**Passage provided**
Keep Your Eye on the Prize: Reduce Serious Injury and Fatality (SIF) Potential
By Josh Williams, Ph.D.
Safety leadership can be tricky. Conscientious leaders regularly review safety incidents but often fail to distinguish between more minor incidents and those that can kill you. The primary focus is often “on the numbers,” especially when bonuses are tied to recordable rates. This can result in smaller incidents (tick bites) being blown out of proportion and very serious incidents (falling from heights) being treated like any other incident.
Here are a few things to consider. There is natural variation in incident occurrence. For instance, you may be managing safety poorly but still have reasonable outcome numbers for a given period of time. This leads to a false sense of security. Conversely, you may be doing most everything right for safety but still have some recordables occur. Recently, an EHS person lamented that an office employee sprained her ankle (recordable!) in the parking lot walking into work. Other smaller incidents occurred during this timeframe (after many months with no issues), and executives started to take notice. Pressure to reverse this trend began cascading down the organization. The desire to prevent future incidents is commendable, but problems arise when there are overreactions to short-term TRIR increases, including:
- Front-line leaders are scared to lose their jobs if there’s another minor injury.
- Employees are more likely to be blamed when incidents occur.
- Incident reporting goes underground, and people stop reporting them. Lessons learned for future prevention are no longer available.

**Instructions**
[a] Write out the part of the article on serious injury and fatality potential from "- Employees are" up to and including "no longer available.".
[b] Summarize the article on serious injury and fatality potential in two sentences.

**Given data**
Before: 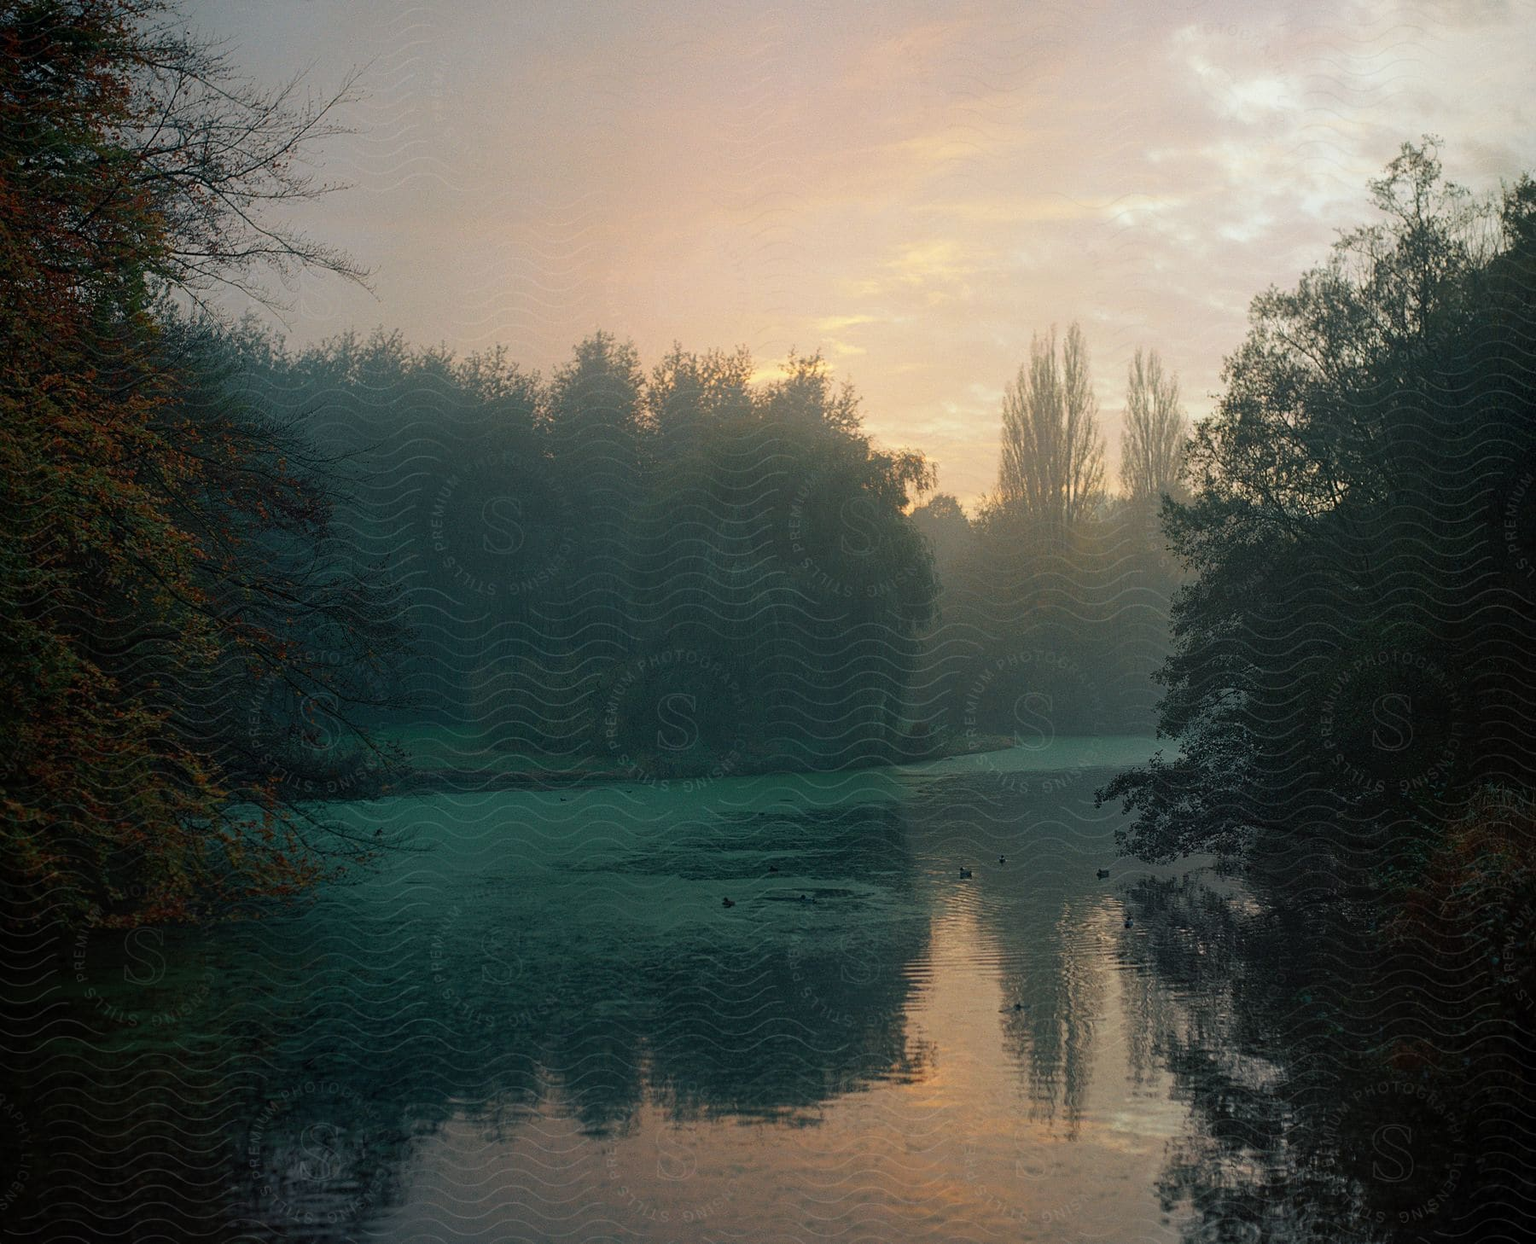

**Answer list**
[a]
- Employees are more likely to be blamed when incidents occur.
- Incident reporting goes underground, and people stop reporting them. Lessons learned for future prevention are no longer available.

[b] Safety leaders who focus on the numbers can blow minor incidents out of proportion while treating very serious ones like any other incident. Because incident occurrence varies naturally, overreacting to short-term TRIR increases can leave front-line leaders afraid for their jobs, make employees more likely to be blamed, and drive incident reporting underground so lessons for future prevention are lost.